Bir de ilk soruda isim vermeden CHP Genel Başkanı Kemal Kılıçdaroğlu hakkında yargı belirten ve suçlayan ifadeler kullanılmıştı. Üstelik soru da “Türkiye’de bazı siyasi partilerin terör örgütleriyle aleni yakın görüntü vermesi bir cumhurbaşkanı olarak sizi rahatsız ediyordur sanırım” diye bitiyordu. Karşısındaki Cumhurbaşkanı’nın düşüncesini merak eden bir gazeteci böyle soru sormaz. Bu soru değil daha çok kendi düşüncesini onaylatma çabası.Arslan’ın yanıtlarla soruları da kısaltmadan tam metin yayınlaması ise uçaktaki sohbet atmosferinin okur tarafından anlaşılabilmesi açısından çok yerinde olmuş.
OKURDAN KISA KISA
BORA B./Azat Atashov: 14 Haziran tarihli gazetenizin, kapak sayfasının sağ üst köşesinde yer alan Euro 2016 fikstüründe maç saatlerini belirtirken kullanılan bütün ülke bayrakları hatalı. 13 Haziran’da oynanan maçlara ait bayraklar aynı şekilde kopyalanarak bir gün sonraki baskıda kullanılmış.
Mükremin Özenç: Bugünkü Hürriyet 8. sayfadan bir haber başlığı: “Büyük sinagogda üç din iftar açtı”. İftar açılmaz, oruç açılır. Misallerle anlatalım;
“Henüz iftar etmedim”. “Oruçlarını zeytinle açtılar.” (11 Haziran)
İbrahim Güdüm/Çağlayan Kökkılınç: Spor sayfasında “İyi ki doğdun Gözgöz” başlıklı yazısında Onur Atış, “İzmir’in PTT 1. Lig’deki tek temsilcisi Göztepe” ifadesini kullanmıştır. Oysa 1923’ten beri birçok şampiyonluklar ve başarılar kazanmış Altınordu da İzmir’in 1. Lig’deki temsilcisi. (15 Haziran)
Gizem Bayram: “Komiser yardımcılarının mezuniyeti” haberinde bayan komiserin fotoğrafını photoshop ile oynayarak dudaklarını dolgunlaştırıp bayan memuru seks objesi olarak gösteren yayın politikanızı bayan olarak kınıyorum.
NOT: Kadın okurun itirazı haksız. Fotoğraflarda photoshop yoktu; Anadolu Ajansı’ndan aynen alınmıştı.
Mehmet Göktürk: İnternette “Kadın öğretmene herkesin ortasında dayak” haberinde mağdurların adları verilmesine karşın dayak atanların soyadları gizlenmiş. Bunu niçin yapıyorsunuz? Niye isimleri vermiyorsunuz?

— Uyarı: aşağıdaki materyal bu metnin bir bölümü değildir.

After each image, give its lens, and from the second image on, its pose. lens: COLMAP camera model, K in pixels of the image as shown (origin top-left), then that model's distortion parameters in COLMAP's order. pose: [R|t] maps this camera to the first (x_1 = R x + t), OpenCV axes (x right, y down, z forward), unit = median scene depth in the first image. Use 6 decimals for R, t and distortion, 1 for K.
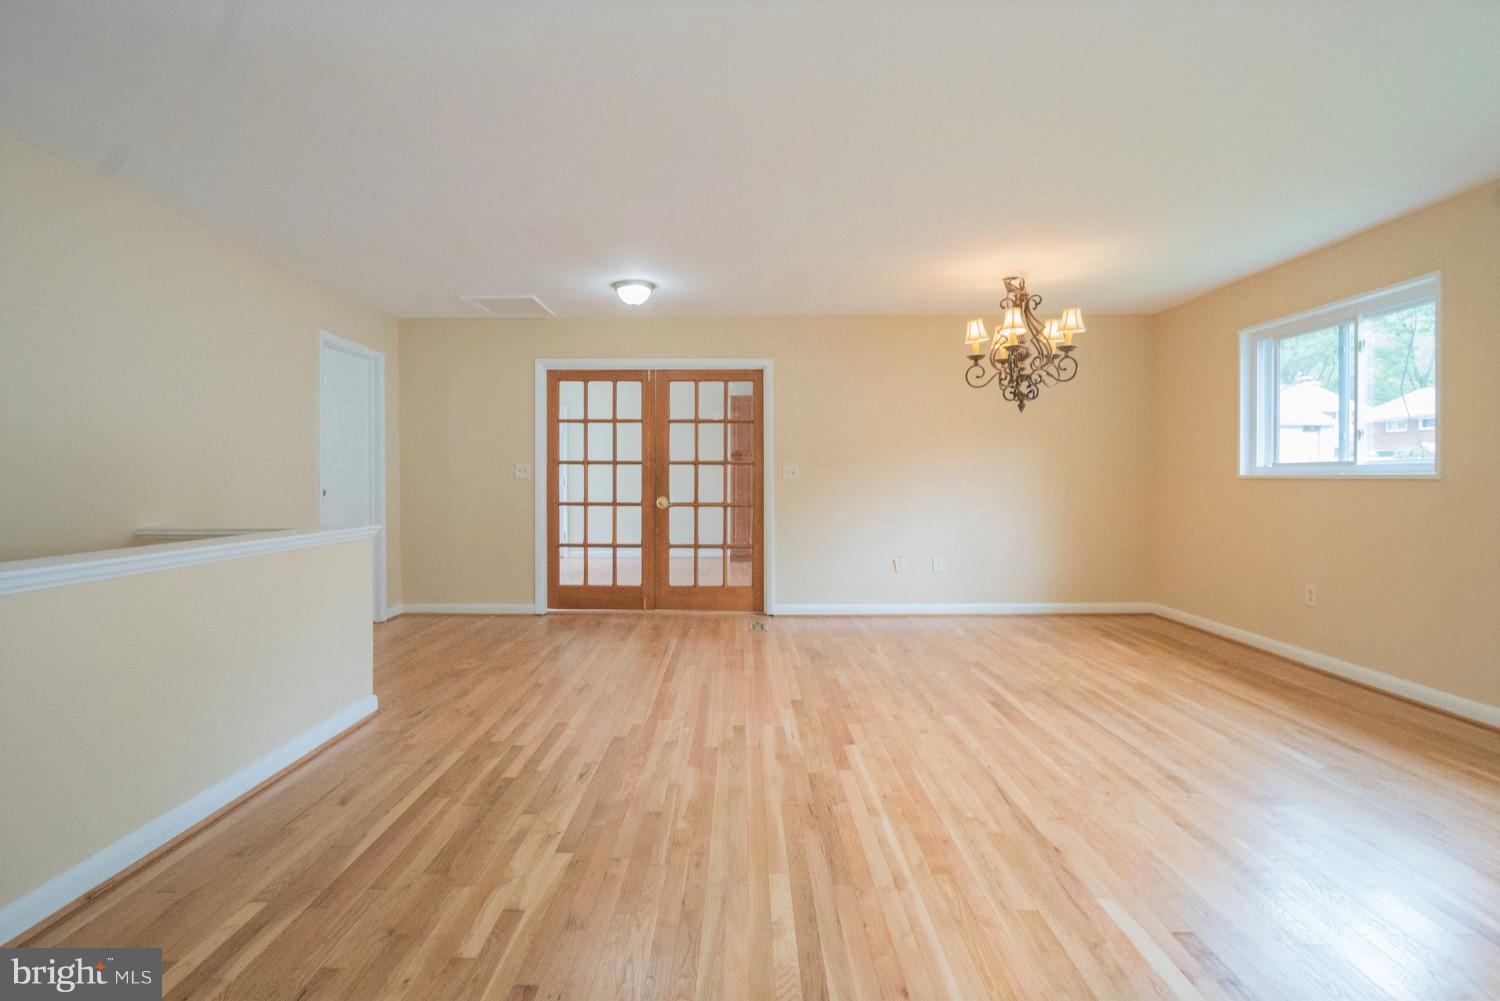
lens RADIAL K [[694.8, 0, 730.4], [0, 694.8, 492.0], [0, 0, 1]] dist [-0.020311, 0.000195]
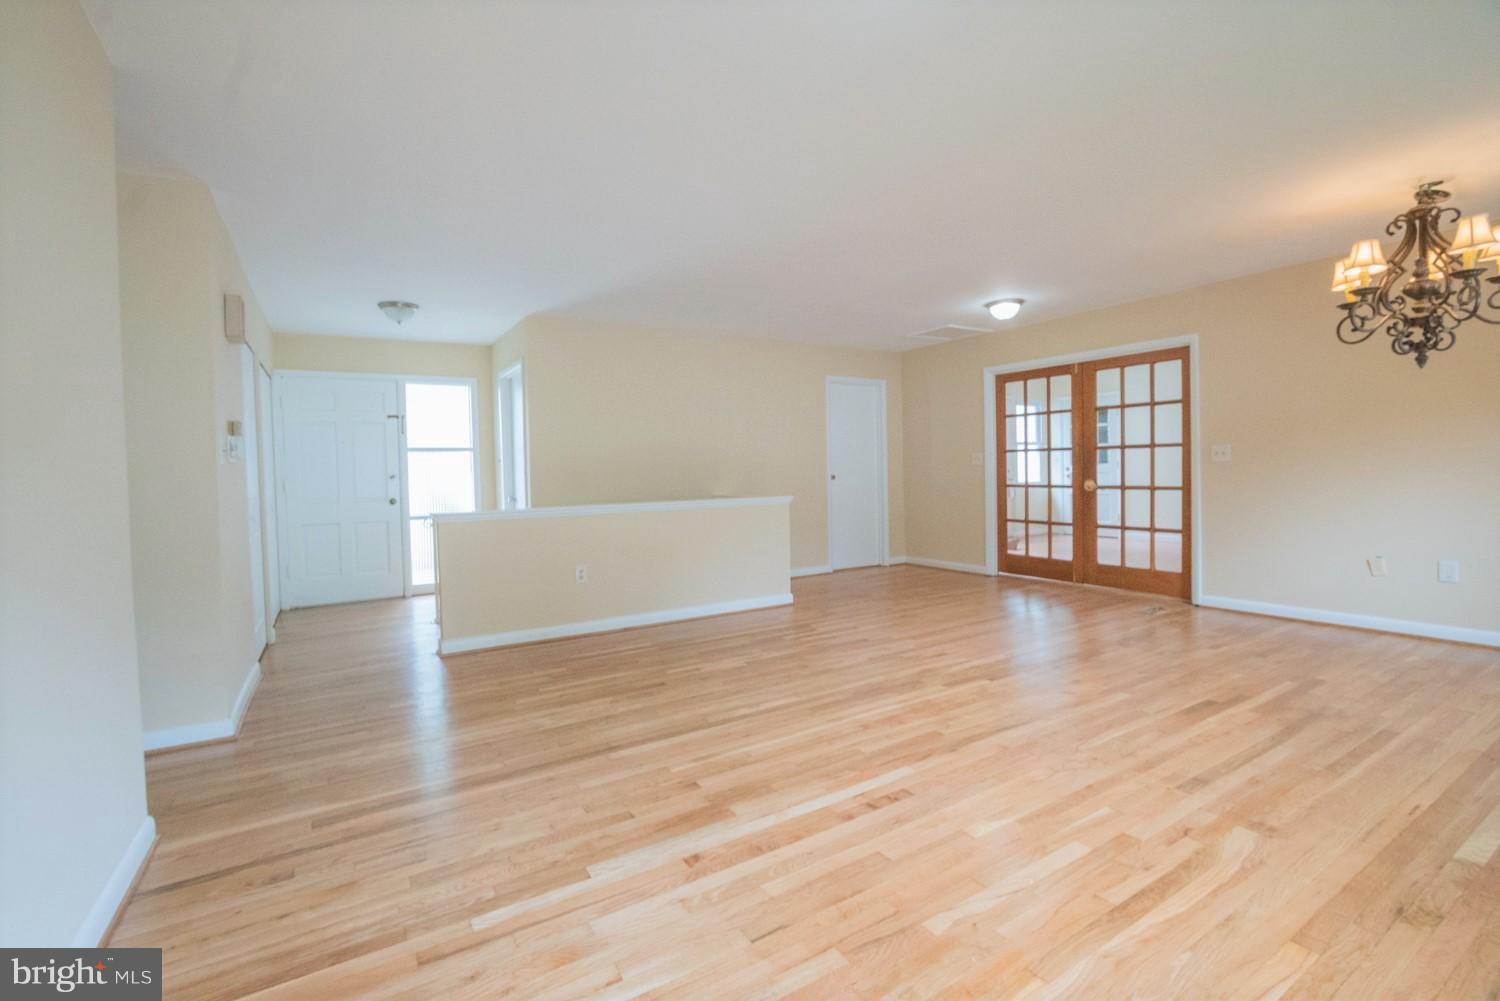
lens RADIAL K [[661.1, 0, 729.2], [0, 661.1, 485.8], [0, 0, 1]] dist [-0.023233, 0.001252]
pose [[0.525279, 0.008931, -0.850883, 0.614339], [0.004859, 0.999897, 0.013495, -0.000237], [0.850916, -0.011223, 0.525181, -0.003763]]
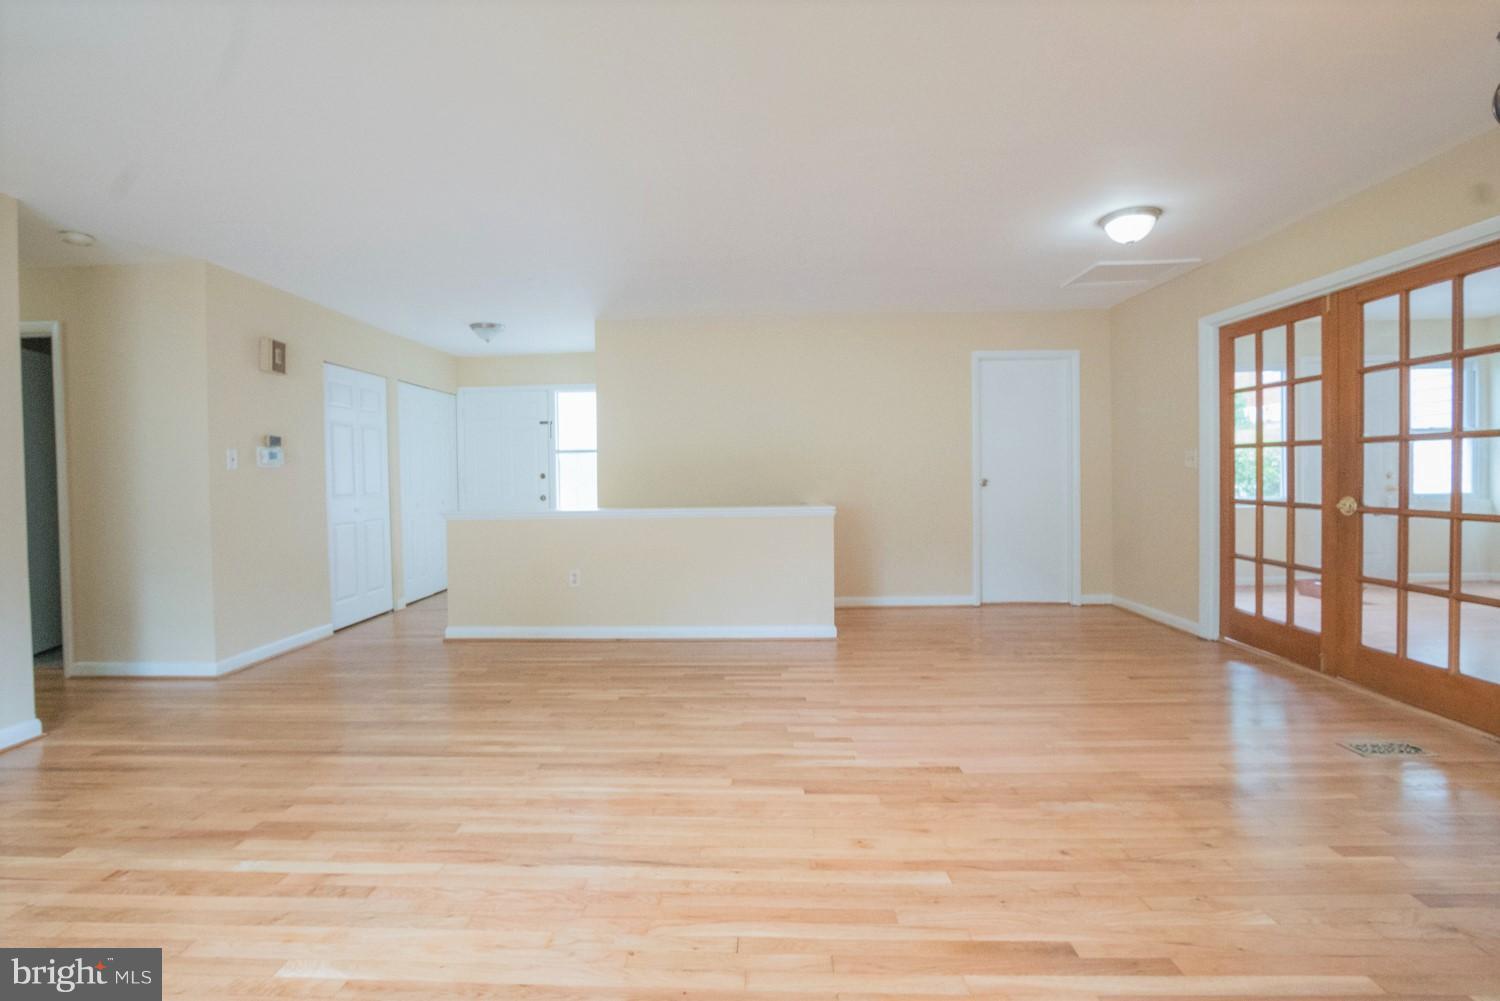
lens RADIAL K [[676.9, 0, 727.4], [0, 676.9, 487.4], [0, 0, 1]] dist [-0.019758, 0.000749]
pose [[-0.029359, 0.021245, -0.999343, 0.655340], [-0.004684, 0.999760, 0.021392, -0.014163], [0.999558, 0.005309, -0.029252, 0.615907]]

Mete Durdağ/Mustafa Boz: Türkiye-Belçika Milli Kadın Voleybol karşılaşmasının sonucunu dahi gazetede ve internette vermediniz. Kızlarımız her seti müthiş bir mücadele ile geçen karşılaşmayı 3-0 kazandı. Bilhassa kadın sporcularımızın başarılarının görmezden gelinmesi üzücü. (11 Haziran)
Dağhan Irak: Türkiye’de yabancı-gayrimüslim olmanın zorluğunu, internette “Saldırıya uğrayan plakçı Koreli çıktı” başlığı konulmasının hedef gösterme yerine geçebileceğini bilmiyor musunuz? Neden saldırgan yerine mağdur kurcalanıyor?
NOT: Saldırganların araştırılması gerek ama mağdurun Koreli olması da haber. Ancak haber, basılı gazetedeki gibi mağduru koruyan ve şiddete karşı çıkan bir dille yazılmalıydı.
Ahmet Kanık: Datça’da ikamet ediyorum. Hürriyet oldukça geç geliyor. Hal böyle iken “Bil Bul Özel” ekinizde ödüller ilk çözen 10-20 kişiye veriliyor. Bu da Datça’dan kimsenin ödül kazanmaya niyet bile etmemesi anlamına geliyor.
NOT: Yaz sezonu nedeniyle ek hat açıldı; gazete Datça’ya daha erken gidecek.
Selçuk Arman: Her gün Gökhan Gönül haberi görmekten bıktım. Geçen yıl da Emenike’ye sarmıştınız. Bu habercilik konusunda sizden beni soğutan bir neden olacak böyle giderse. Diğer sitelerde bu kadar abartmıyorlar.